First tragedy, then farce.
The reason for the loss:

1) Trump got a lot of latent racists and sexist who do not generally vote to show up in big numbers. These are the deplorables who hate muslims, blacks, hispanics, women, etc.etc.etc. He seems to have gotten millions of voters who do not vote to show up.

2) Trump ran off a somewhat equal number of moderate Republicans who found him deplorable. Movement conservatives who are socially liberal.

3) Hillary did not get WWC voters in the rust belt. Combination of not speaking to them very well, selling progressive ideals that are less appealing in these areas, and a healthy dose of NAFTA being tied to Bill.

4) Trump ran to her left on number 3. Protectionist rhetoric saying we would get rid of NAFTA.
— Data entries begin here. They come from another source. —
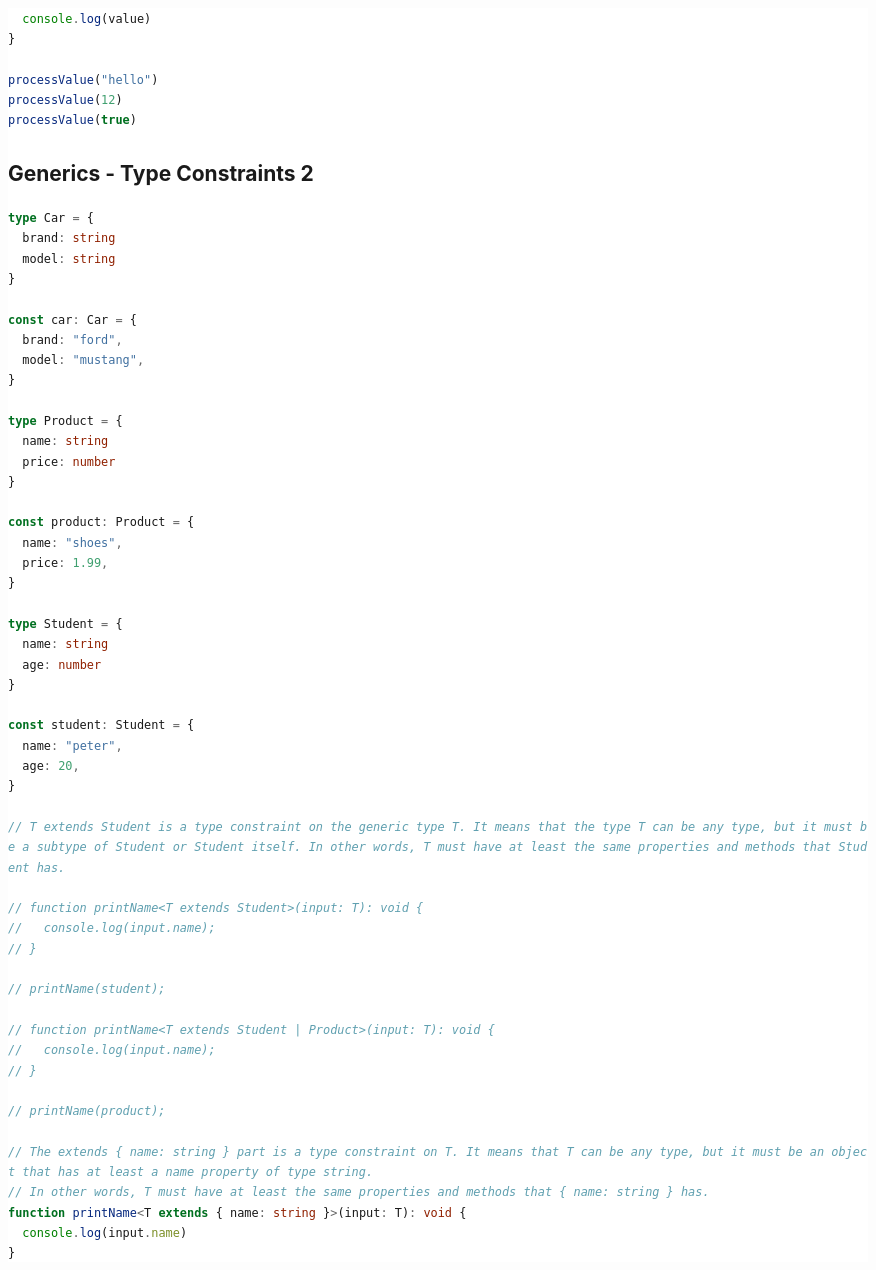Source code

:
 ```ts
  console.log(value)
}

processValue("hello")
processValue(12)
processValue(true)
```

## Generics - Type Constraints 2

```ts
type Car = {
  brand: string
  model: string
}

const car: Car = {
  brand: "ford",
  model: "mustang",
}

type Product = {
  name: string
  price: number
}

const product: Product = {
  name: "shoes",
  price: 1.99,
}

type Student = {
  name: string
  age: number
}

const student: Student = {
  name: "peter",
  age: 20,
}

// T extends Student is a type constraint on the generic type T. It means that the type T can be any type, but it must be a subtype of Student or Student itself. In other words, T must have at least the same properties and methods that Student has.

// function printName<T extends Student>(input: T): void {
//   console.log(input.name);
// }

// printName(student);

// function printName<T extends Student | Product>(input: T): void {
//   console.log(input.name);
// }

// printName(product);

// The extends { name: string } part is a type constraint on T. It means that T can be any type, but it must be an object that has at least a name property of type string.
// In other words, T must have at least the same properties and methods that { name: string } has.
function printName<T extends { name: string }>(input: T): void {
  console.log(input.name)
}
```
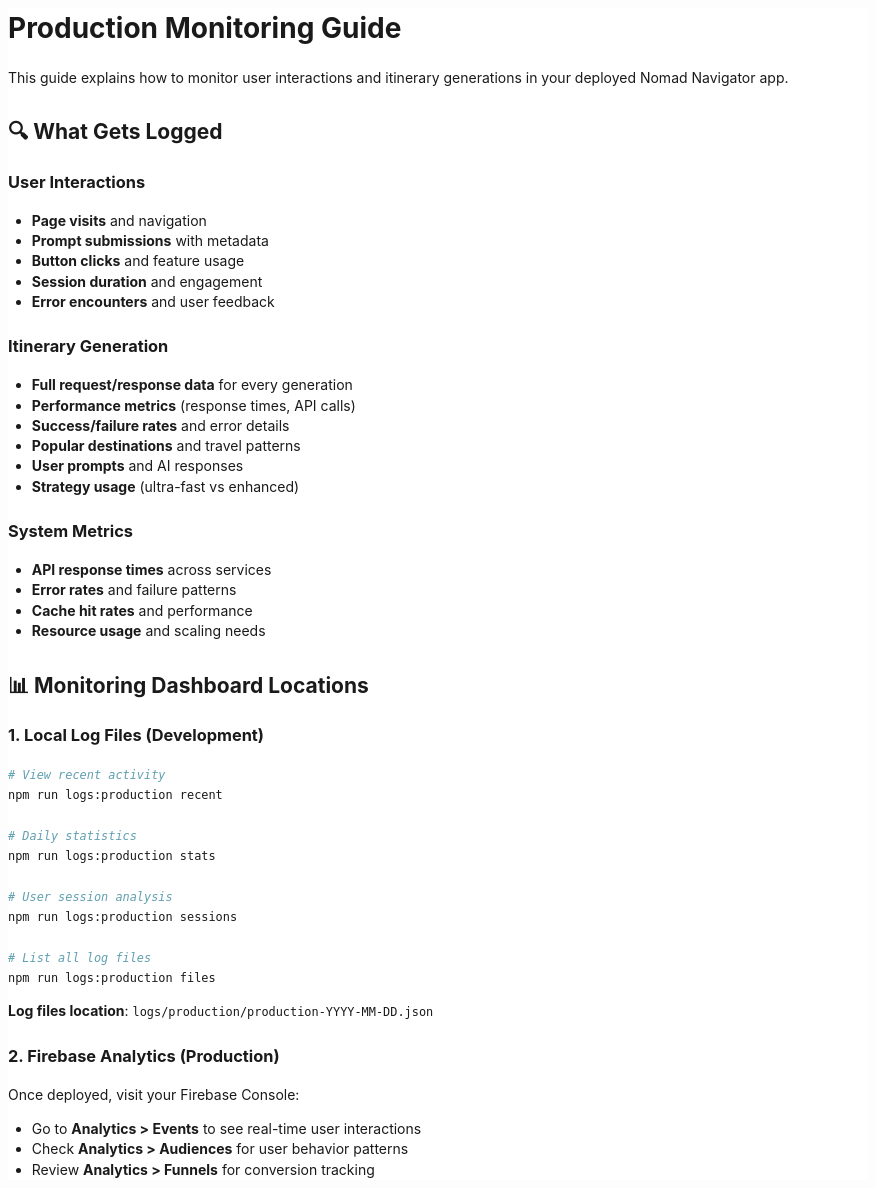 # Production Monitoring Guide

This guide explains how to monitor user interactions and itinerary generations in your deployed Nomad Navigator app.

## 🔍 What Gets Logged

### User Interactions
- **Page visits** and navigation
- **Prompt submissions** with metadata
- **Button clicks** and feature usage
- **Session duration** and engagement
- **Error encounters** and user feedback

### Itinerary Generation
- **Full request/response data** for every generation
- **Performance metrics** (response times, API calls)
- **Success/failure rates** and error details
- **Popular destinations** and travel patterns
- **User prompts** and AI responses
- **Strategy usage** (ultra-fast vs enhanced)

### System Metrics
- **API response times** across services
- **Error rates** and failure patterns
- **Cache hit rates** and performance
- **Resource usage** and scaling needs

## 📊 Monitoring Dashboard Locations

### 1. Local Log Files (Development)
```bash
# View recent activity
npm run logs:production recent

# Daily statistics
npm run logs:production stats

# User session analysis  
npm run logs:production sessions

# List all log files
npm run logs:production files
```

**Log files location**: `logs/production/production-YYYY-MM-DD.json`

### 2. Firebase Analytics (Production)
Once deployed, visit your Firebase Console:
- Go to **Analytics > Events** to see real-time user interactions
- Check **Analytics > Audiences** for user behavior patterns
- Review **Analytics > Funnels** for conversion tracking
5) Hillary was a flawed candidate who had trust issues. Some fair, some not. 30+ years of being vilified by the right-wing media did not help her.

6) Sexism hurt her.

7) She put her eggs in two leaky baskets. Young voters and Hispanic turnout. Neither materialized. It seems very clear at this point that these two demographic groups will continue to just not show up to the polls no matter how bad the candidate is against them or how positive the Dems push an agenda to their benefit.
 

Hindl

Member
Wow, that is one ugly map. Even in a wave election, there's no way we'd be able to win that many blood red states. Shit, 2020 it is. :/

That is the 2020 map

This is 2018. It's bad for Dems because they have a ton of states to defend. Whereas in 2020, even though they are in traditionally safe states, Rs have a shitton of seats to defend that could be taken
 

Y2Kev

TLG Fan Caretaker Est. 2009
Please show me the math.

DEM: -6M vote
GOP: -1M vote

Is your theory that 6M votes defected to the GOP and 7M GOP vote stayed home.

We can look at WI numbers again
GOP: +1500 votes
DEM: -270K votes

Lost by 20K

Look at what Nate Cohn is saying. Turnout was strong in FL/PA and she still lost despite having record support in urban counties. These are flipped voters.

I don't think we can look at this nationally. There are clearly some states where this matters more than others.
 

Debirudog

Member
Clinton diseased the campaign with hubris and poor strategy, Comey inflicted the deathblow. According to GOD Nate, 2% more vote for Clinton would have given her the 300+ EV win everyone predicted.

She still should have pulled out a narrow victory in spite of Comey if they prepared better and weren't waiting for a coronation.

Comey was unavoidable bullshit.
 

thefro

Member
Looking at the Senate maps, pretty obvious we need to pick up some seats in the South/Mountain West somehow (which is going to require some good moderate Dem candidates).

Obviously DC/Puerto Rico statehood would help.